Нет, не такая ночь, как бывает в больших городах, когда не только звёзд не видно за огнями, но и самого неба, а такая ночь, какая бывает, когда город угомонится, уснет, погаснет, и наконец-то проклюнется ночное небо.
Ночь, она вообще везде разная. Где-то, говорят, коллекция ночей есть, только не говорят, где.
По тротуару ползут пять теней. У двух людей впереди – у парня и девушки – по две тени на каждого от двух фонарей. У человека, идущего за ними, только одна тень, на него свет второго фонаря не попадает, человеку не нравится, что у него только одна тень, торопится за остальными.
Девушка кивает на витрину супермаркета.
– Здесь.
Мужчина с узким шрамом на темени шагает к двери с надписью Вход, растерянно останавливается.
– Здесь закрыто.
– А ты как хотел, думаешь, ждать нас кто-то будет среди ночи? – девчонка фыркает, – ясен пень, закрыто.
Второй парень, похожий на голодного волчонка, вынимает из мусорной урны что-то массивное, увесистое, размахивается…
– Сдурел, а? – девушка бросается к парню, хватает за руку.
– Да не боись, подруга, не впервой…
– Что не впервой, хочешь, чтобы сигнализация тут разоралась?
– Это что?
– Вот узнаешь, что… заловят нас, и дело с концом…
Все трое вздрагивают при слове – заловят.
– Где она, сигнализация твоя? – спрашивает волчонок.
– Вон… наверху.
Волчонок прицеливается камнем.
– Так ты её не обезвредишь, – вмешивается человек со шрамом, лысый, гладковыбритый, бесцветный, будто бы и вовсе бескровный, – дай я… осторожно… зря, что ли, слежку отключал…
Лысый и бескровный отключает сигнализацию, его спутники смотрят, затаив дыхание.
– Готово. Идемте.
Девушка кусает губы.
– Ну, ты вообще молодчина.
Волчонок хмурится, ему не нравится, что молодчина не он.
– Стоп, – лысый со шрамом оглядывается, – здесь камер нет?
– Каких, к черту, камер, мы за едой пришли, ему камеру надо, – девушка злится, тут же поутихает, спохватывается, – не, Энка, я понимаю, тебе урвать тут побольше на халяву охота, так полиция тоже ждать не будет, пока мы себе айподов наберем.
Все трое вздрагивают при слове полиция.
– Да нет, я про другие камеры говорю.
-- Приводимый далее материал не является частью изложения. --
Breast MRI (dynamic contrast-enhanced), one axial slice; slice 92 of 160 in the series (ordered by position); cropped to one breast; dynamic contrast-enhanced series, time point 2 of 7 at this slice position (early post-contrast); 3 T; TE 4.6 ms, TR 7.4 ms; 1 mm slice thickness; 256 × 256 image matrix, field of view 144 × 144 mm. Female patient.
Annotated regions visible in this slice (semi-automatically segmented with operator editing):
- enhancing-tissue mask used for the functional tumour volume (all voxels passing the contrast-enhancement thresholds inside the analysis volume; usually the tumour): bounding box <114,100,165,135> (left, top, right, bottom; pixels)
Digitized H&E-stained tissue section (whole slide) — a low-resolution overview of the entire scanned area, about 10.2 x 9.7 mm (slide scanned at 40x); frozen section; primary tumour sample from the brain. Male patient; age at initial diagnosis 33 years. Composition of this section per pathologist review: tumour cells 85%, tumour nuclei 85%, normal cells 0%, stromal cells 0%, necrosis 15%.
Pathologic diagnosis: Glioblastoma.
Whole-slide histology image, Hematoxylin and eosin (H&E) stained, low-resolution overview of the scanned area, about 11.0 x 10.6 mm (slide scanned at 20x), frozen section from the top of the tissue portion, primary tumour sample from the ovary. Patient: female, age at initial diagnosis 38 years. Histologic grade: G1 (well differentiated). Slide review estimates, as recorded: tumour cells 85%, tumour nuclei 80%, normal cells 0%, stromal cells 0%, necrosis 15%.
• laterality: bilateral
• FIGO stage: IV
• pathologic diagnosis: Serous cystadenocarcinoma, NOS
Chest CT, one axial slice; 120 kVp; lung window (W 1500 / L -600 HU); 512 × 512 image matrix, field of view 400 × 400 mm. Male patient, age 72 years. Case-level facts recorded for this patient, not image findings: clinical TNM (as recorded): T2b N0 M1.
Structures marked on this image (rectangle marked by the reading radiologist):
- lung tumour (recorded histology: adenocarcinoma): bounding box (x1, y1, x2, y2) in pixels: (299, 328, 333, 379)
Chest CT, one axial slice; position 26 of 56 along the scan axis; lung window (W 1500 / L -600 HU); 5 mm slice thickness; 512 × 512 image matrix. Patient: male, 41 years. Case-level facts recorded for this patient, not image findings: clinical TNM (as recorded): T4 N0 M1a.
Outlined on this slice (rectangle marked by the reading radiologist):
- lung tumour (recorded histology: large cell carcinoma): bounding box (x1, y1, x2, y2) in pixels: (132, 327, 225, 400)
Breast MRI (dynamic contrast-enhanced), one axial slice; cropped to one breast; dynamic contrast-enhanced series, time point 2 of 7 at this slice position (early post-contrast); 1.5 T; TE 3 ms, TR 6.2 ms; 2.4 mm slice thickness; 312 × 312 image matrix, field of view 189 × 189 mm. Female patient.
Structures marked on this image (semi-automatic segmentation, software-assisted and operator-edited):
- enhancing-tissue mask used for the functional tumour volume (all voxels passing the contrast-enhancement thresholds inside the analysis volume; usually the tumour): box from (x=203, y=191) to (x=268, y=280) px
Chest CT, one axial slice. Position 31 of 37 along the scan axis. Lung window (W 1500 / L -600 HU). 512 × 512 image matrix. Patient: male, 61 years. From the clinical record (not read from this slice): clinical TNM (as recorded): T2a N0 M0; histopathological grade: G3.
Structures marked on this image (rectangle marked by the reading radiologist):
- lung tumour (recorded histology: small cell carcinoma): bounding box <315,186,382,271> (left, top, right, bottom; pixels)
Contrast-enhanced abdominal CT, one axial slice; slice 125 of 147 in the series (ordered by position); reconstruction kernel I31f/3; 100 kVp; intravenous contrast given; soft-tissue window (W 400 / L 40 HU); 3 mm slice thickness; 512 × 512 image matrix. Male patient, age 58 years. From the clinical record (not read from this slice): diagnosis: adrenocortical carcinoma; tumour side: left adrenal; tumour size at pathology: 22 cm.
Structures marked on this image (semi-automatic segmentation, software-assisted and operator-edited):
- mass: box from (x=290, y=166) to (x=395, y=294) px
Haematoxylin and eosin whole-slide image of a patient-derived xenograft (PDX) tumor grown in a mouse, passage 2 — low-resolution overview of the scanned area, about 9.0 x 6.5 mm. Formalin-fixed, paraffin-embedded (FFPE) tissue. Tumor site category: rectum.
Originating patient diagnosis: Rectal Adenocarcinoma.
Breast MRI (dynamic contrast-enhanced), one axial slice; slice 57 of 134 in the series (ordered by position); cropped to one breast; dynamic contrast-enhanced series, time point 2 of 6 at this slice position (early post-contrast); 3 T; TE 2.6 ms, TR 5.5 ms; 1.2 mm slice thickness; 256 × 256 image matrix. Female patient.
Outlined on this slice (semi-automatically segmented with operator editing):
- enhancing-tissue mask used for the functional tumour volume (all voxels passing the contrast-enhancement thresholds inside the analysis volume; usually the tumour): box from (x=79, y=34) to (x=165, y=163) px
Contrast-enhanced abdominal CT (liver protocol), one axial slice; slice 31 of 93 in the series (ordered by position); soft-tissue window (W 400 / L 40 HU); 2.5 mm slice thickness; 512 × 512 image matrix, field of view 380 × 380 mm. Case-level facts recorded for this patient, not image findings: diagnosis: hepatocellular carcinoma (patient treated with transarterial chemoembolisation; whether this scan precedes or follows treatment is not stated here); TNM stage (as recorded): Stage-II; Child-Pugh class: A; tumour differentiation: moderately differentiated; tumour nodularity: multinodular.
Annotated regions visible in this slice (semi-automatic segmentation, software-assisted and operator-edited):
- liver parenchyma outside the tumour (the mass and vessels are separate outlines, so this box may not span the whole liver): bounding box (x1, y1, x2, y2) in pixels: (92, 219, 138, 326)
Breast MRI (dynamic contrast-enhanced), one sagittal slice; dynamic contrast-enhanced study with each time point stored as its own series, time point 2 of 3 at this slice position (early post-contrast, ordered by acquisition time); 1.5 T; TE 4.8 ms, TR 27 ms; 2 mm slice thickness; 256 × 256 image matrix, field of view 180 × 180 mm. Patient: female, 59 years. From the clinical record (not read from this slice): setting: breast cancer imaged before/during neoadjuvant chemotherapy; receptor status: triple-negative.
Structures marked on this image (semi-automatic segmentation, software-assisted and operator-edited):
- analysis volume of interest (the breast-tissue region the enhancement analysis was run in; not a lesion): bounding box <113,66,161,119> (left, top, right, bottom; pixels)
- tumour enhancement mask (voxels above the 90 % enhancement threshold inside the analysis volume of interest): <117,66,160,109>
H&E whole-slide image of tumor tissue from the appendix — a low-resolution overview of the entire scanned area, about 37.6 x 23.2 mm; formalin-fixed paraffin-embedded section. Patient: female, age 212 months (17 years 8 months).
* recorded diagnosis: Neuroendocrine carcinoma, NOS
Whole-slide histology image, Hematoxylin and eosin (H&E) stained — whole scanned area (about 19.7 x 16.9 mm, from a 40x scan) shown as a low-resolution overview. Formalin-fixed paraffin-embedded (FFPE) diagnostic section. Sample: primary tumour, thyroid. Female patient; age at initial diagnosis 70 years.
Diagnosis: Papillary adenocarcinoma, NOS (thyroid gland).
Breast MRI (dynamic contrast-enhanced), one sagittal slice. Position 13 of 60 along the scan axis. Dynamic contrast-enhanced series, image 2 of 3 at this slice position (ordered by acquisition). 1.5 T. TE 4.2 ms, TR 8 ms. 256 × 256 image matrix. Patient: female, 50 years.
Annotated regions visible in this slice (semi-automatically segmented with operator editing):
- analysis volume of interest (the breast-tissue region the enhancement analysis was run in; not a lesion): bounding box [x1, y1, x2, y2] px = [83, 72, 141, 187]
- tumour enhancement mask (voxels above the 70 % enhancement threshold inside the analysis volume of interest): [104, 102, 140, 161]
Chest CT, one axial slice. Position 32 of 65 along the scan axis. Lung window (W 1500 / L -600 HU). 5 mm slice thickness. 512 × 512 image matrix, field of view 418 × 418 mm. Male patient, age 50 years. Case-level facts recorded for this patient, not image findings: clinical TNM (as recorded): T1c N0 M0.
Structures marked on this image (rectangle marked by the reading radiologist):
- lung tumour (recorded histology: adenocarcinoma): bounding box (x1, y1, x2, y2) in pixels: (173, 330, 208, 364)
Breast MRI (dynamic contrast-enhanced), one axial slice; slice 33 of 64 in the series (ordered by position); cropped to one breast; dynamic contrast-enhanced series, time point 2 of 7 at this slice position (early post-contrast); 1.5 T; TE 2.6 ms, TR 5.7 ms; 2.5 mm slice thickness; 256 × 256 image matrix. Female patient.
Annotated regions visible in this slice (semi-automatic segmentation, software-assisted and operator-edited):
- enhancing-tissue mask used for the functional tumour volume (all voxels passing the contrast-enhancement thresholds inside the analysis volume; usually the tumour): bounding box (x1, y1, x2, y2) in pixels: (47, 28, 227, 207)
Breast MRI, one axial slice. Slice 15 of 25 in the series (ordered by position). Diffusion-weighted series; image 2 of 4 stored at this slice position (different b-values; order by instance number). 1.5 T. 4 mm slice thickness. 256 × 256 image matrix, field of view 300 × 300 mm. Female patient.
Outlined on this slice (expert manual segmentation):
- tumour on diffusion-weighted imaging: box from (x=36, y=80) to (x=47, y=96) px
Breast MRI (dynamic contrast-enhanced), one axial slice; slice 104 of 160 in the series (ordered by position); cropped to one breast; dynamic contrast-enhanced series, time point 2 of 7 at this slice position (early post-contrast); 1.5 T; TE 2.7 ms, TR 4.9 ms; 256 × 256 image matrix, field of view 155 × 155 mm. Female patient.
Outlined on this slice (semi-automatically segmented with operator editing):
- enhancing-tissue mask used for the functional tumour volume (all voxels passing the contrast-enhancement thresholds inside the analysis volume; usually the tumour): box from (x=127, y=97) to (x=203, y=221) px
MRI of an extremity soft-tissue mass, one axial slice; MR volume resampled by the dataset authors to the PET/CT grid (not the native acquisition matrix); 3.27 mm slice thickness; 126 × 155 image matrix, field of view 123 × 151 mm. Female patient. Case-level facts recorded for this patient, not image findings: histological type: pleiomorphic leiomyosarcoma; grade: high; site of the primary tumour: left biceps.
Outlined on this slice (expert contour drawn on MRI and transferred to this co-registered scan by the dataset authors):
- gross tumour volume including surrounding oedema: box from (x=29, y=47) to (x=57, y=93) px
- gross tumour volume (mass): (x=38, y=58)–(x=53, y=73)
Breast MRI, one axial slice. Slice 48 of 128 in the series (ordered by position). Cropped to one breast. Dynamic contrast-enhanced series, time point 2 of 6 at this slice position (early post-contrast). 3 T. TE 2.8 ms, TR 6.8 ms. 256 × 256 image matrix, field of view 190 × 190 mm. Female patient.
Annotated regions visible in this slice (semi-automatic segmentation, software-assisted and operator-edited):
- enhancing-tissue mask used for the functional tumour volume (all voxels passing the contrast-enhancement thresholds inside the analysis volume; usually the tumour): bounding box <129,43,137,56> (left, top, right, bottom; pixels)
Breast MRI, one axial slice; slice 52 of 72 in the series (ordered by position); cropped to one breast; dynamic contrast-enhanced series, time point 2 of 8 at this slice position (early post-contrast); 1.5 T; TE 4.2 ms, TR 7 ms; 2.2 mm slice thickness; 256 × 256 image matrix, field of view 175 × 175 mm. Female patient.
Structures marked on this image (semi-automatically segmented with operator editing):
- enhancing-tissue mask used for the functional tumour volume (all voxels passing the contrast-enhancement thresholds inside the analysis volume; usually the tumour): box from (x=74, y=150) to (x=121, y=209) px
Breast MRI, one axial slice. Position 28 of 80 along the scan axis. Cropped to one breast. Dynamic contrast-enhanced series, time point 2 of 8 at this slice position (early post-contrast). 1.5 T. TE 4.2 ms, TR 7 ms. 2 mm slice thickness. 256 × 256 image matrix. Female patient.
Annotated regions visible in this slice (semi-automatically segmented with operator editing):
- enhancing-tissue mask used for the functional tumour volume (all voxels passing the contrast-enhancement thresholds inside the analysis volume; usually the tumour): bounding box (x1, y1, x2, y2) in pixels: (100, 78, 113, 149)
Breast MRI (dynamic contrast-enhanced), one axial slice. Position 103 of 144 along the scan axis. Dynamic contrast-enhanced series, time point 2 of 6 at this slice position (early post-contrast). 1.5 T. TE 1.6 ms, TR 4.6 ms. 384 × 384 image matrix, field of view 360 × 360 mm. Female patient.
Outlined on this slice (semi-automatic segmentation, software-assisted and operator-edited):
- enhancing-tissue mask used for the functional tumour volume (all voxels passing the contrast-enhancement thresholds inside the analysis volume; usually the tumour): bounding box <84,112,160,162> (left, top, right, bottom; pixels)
Которые следят.
– Забыл, в каком мире находишься? Никто тут не следит…
Энка прищуривается.
– Откуда ты знаешь, что не следят?
– Ну… слушай, тьфу на тебя, вот теперь нам теперь везде будет слежка мерещиться! – девчонка хочет сорваться на крик, спохватывается, прикрывает рот ладонью.
Круитни, я стесняюсь спросить, мы вообще в хранилище это пойдем или так и будем стоять?
– Не хранилище это никакое… пошли, пошли…
Все трое заходят в супермаркет, подсвечивают фонариками, волчонок легонько толкает Круитни, ты давай, показывай, что съедобно, что нет, а то сейчас порошка стирального вперемешку с мылом нажремся…
Круитни кивает на ряды прилавков:
– Вот здесь хлеб лежит… здесь овощи…
– Ты говори давай съедобно или нет?
– Съедобно, конечно, а то сами не знаете…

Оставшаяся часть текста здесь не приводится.